StatementStats.decode_dict(dic) は StatementStats(**dic) で置き換えられるのでいらないです。
他にも何個か要らないのが。
https://gist.github.com/frsyuki/8279517#file-presto-client-py-L157
raise e
をすると、その場所から新しい例外を投げることになる(例外のコンテキストが2つになる)ので、
あえてその場所で例外を発生させたい場合を除き、 raise
とだけ書きます。
https://gist.github.com/frsyuki/8279517#file-presto-client-py-L81
columns=map((lambda d: Column.decode_dict(d)), dic["columns"]) if dic.has_key("columns") else None,
lambda 使わなくても Column.decoe_dict 自体が関数オブジェクトなので
columns=map(Column.decode_dict, dic["columns"]) if dic.has_key("columns") else None,
has_key は deprecated (Python 3 で削除される) ので in を使うと
columns=map(Column.decode_dict, dic["columns"]) if "columns" in dic else None,
Column.decode_dict は削除できるので、代わりにリスト内包にして
columns=[Column(**c) for c in dic["columns"]] if "columns" in dic else None,
Column は named tuple にできるかもしれません。
In [1]: from collections import namedtuple
In [2]: Column = namedtuple("Column", "name type")

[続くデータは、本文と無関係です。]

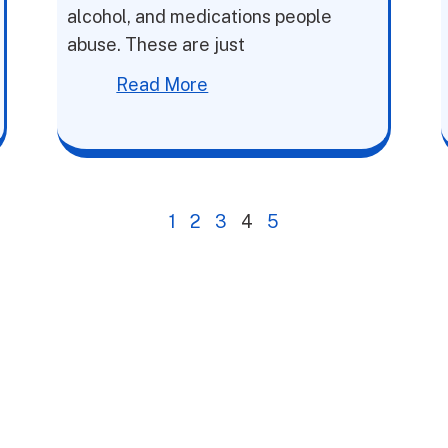
alcohol, and medications people
abuse. These are just
Read More
1
2
3
4
5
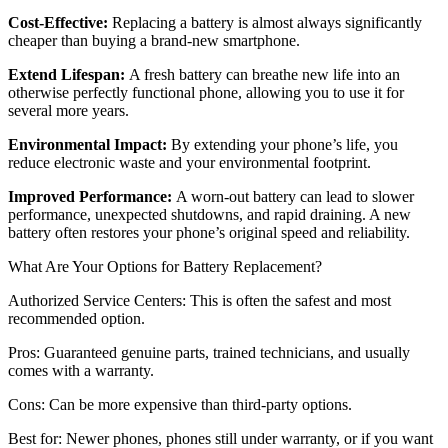
Cost-Effective:
Replacing a battery is almost always significantly
cheaper than buying a brand-new smartphone.
Extend Lifespan:
A fresh battery can breathe new life into an
otherwise perfectly functional phone, allowing you to use it for
several more years.
Environmental Impact:
By extending your phone’s life, you
reduce electronic waste and your environmental footprint.
Improved Performance:
A worn-out battery can lead to slower
performance, unexpected shutdowns, and rapid draining. A new
battery often restores your phone’s original speed and reliability.
What Are Your Options for Battery Replacement?
Authorized Service Centers: This is often the safest and most
recommended option.
Pros: Guaranteed genuine parts, trained technicians, and usually
comes with a warranty.
Cons: Can be more expensive than third-party options.
Best for: Newer phones, phones still under warranty, or if you want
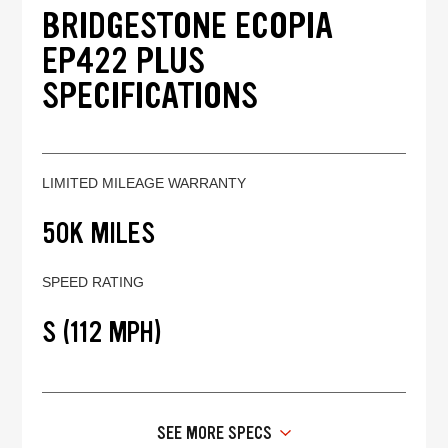
BRIDGESTONE ECOPIA
EP422 PLUS
SPECIFICATIONS
LIMITED MILEAGE WARRANTY
50K MILES
SPEED RATING
S (112 MPH)
SEE MORE SPECS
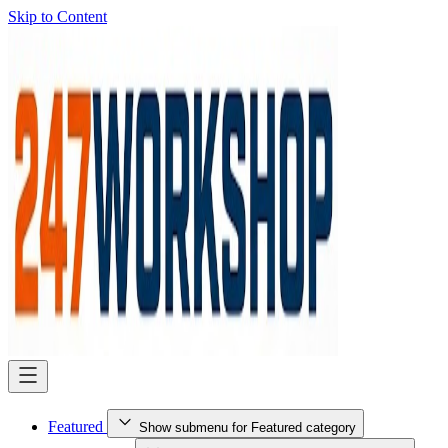
Skip to Content
Featured
Show submenu for Featured category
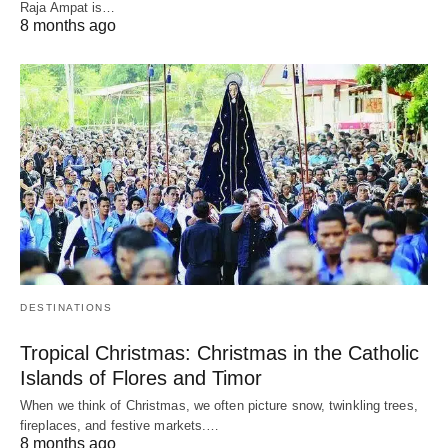
Raja Ampat is…
8 months ago
DESTINATIONS
Tropical Christmas: Christmas in the Catholic
Islands of Flores and Timor
When we think of Christmas, we often picture snow, twinkling trees,
fireplaces, and festive markets.…
8 months ago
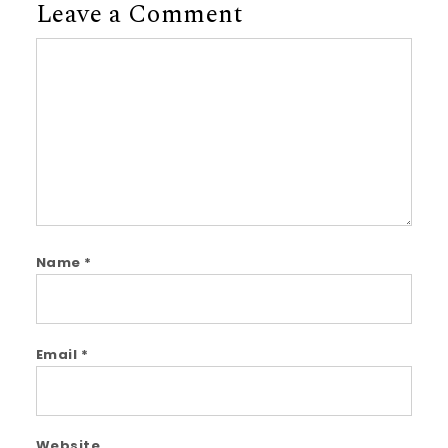
Leave a Comment
Comment
Name
*
Email
*
Website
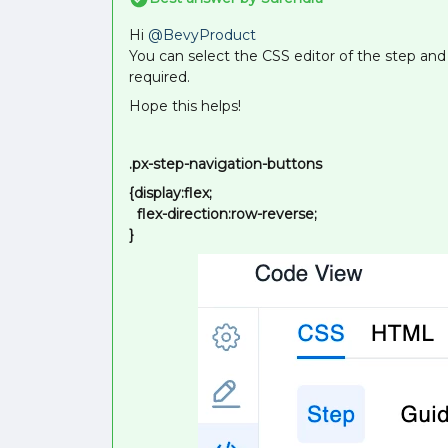
Hi
@BevyProduct
You can select the CSS editor of the step and
required.
Hope this helps!
.px-step-navigation-buttons
{display:flex;
flex-direction:row-reverse;
}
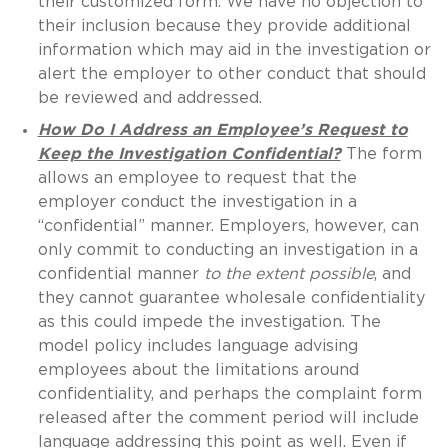
their customized form. We have no objection to
their inclusion because they provide additional
information which may aid in the investigation or
alert the employer to other conduct that should
be reviewed and addressed.
How Do I Address an Employee’s Request to
Keep the Investigation Confidential?
The form
allows an employee to request that the
employer conduct the investigation in a
“confidential” manner. Employers, however, can
only commit to conducting an investigation in a
confidential manner
to the extent possible
, and
they cannot guarantee wholesale confidentiality
as this could impede the investigation. The
model policy includes language advising
employees about the limitations around
confidentiality, and perhaps the complaint form
released after the comment period will include
language addressing this point as well. Even if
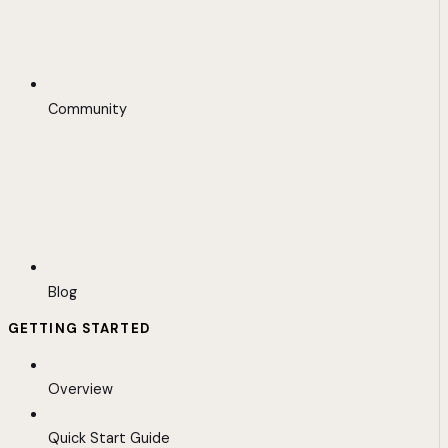
Community
Blog
GETTING STARTED
Overview
Quick Start Guide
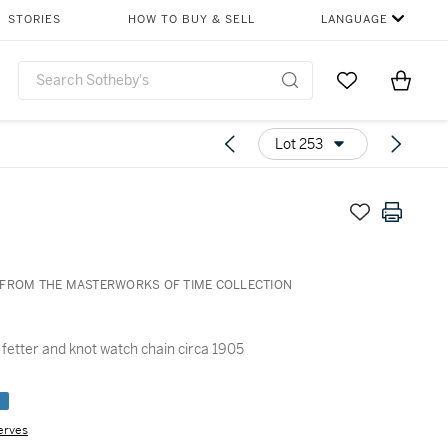
STORIES
HOW TO BUY & SELL
LANGUAGE
Go to My Favor
Items i
0
Lot 253
FROM THE MASTERWORKS OF TIME COLLECTION
 fetter and knot watch chain circa 1905
e
erves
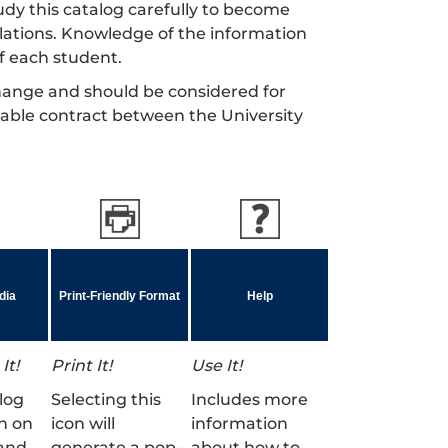
dy this catalog carefully to become
gulations. Knowledge of the information
of each student.
 change and should be considered for
cable contract between the University
dia
Print-Friendly Format
Help
It!
Print It!
Use It!
log
Selecting this
Includes more
n on
icon will
information
and
generate a pop-
about how to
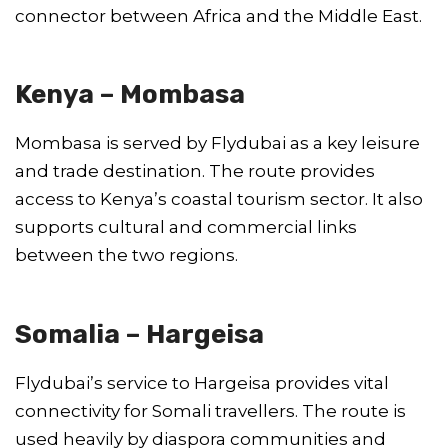
connector between Africa and the Middle East.
Kenya – Mombasa
Mombasa is served by Flydubai as a key leisure
and trade destination. The route provides
access to Kenya’s coastal tourism sector. It also
supports cultural and commercial links
between the two regions.
Somalia – Hargeisa
Flydubai’s service to Hargeisa provides vital
connectivity for Somali travellers. The route is
used heavily by diaspora communities and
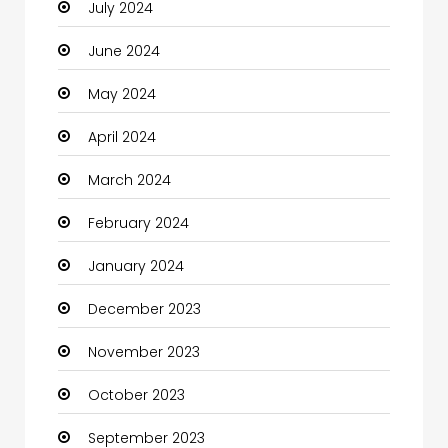
July 2024
Cleaning
June 2024
Closet Services
May 2024
Clothes
April 2024
Clothing and Designers
March 2024
Coaching Center
February 2024
Cocktail
January 2024
Coffee Shop
December 2023
Communication and Technology
November 2023
Community
October 2023
Community Health
September 2023
Computer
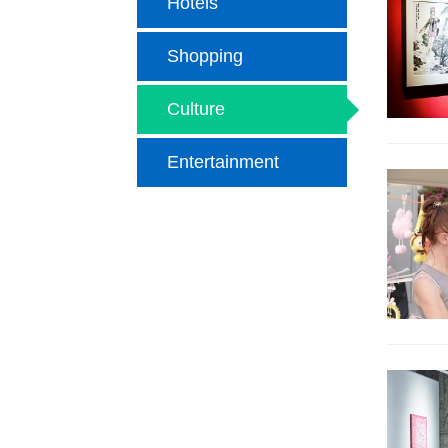
Hotels
Shopping
Culture
Entertainment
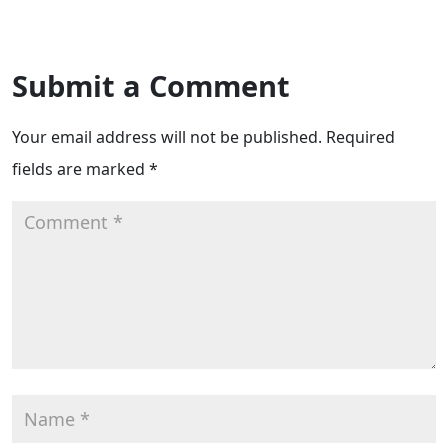
Submit a Comment
Your email address will not be published.
Required
fields are marked
*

In [3]: Column(name="column name", type="integer")
Out[3]: Column(name='column name', type='integer')
raise Exception, "Query "+str(self.client.results.id)+" has no columns"
この raise 構文は Python 3 で削除されました。例外に引数を与えたい場合は普通にインスタンスを作って投げます
raise Exception("Query "+str(self.client.results.id)+" has no columns")
文字列フォーマットは % を使うと便利です。
raise Exception("Query %r has no columns" % self.client.results.id)
%s ではなく %r なのは、整数と文字列を見分けられるからです。
StatementClient の is_query_failed is_query_succeeded has_next は、副作用も引数もないので、
前の行に @property
をつけてプロパティにすると良いと思います。
print "columns: "+str(q.columns())
これは
print "columns:", q.columns()
でいいです (カンマ区切りのオブジェクトを勝手に str() してスペース区切りで表示してくれる)
Python 3 対応をにらむなら、全ての import 文の前に
from __future__ import print_function
しておいて、
print("columns:", q.columns())
になります。
return self.results.error is None and self.exception is None and self.closed is False
真偽値は、特別な理由がない限りは is を使いません。
return self.results.error is None and self.exception is None and not self.closed
あとは好き嫌いがありますが、数値型やシーケンス型以外は基本真偽値としては真になるので、
return not self.results.error and not self.exception and not self.closed
と書けて、さらに
return not (self.results.error or self.exception or self.closed)
とまとめられますね。
QueryResultIterator はただの Python の iterator の実装でしか無いので、ジェネレータを使えば楽ができます。
具体的には、 QueryResultIterator クラスを削除し、 query.results メソッドのを直接ジェネレータにしてしまいます。
def results(self):
client = self.client
if not client.is_query_succeeded():
self._raise_error()
if self.columns() is None:
raise Exception, "Query "+str(client.results.id)+" has no columns"
while True:
for r in client.results.data:
yield r
if not self.client.has_next():
break
client.advance()
if client.results.data is None:
break
Python 2 を使う場合は、 class Hoge(object): のように object を継承しましょう。
old-style class という10年以上前のクラスを使ってしまいます。
(Python 3 では old-style class は撤廃され、省略可能です)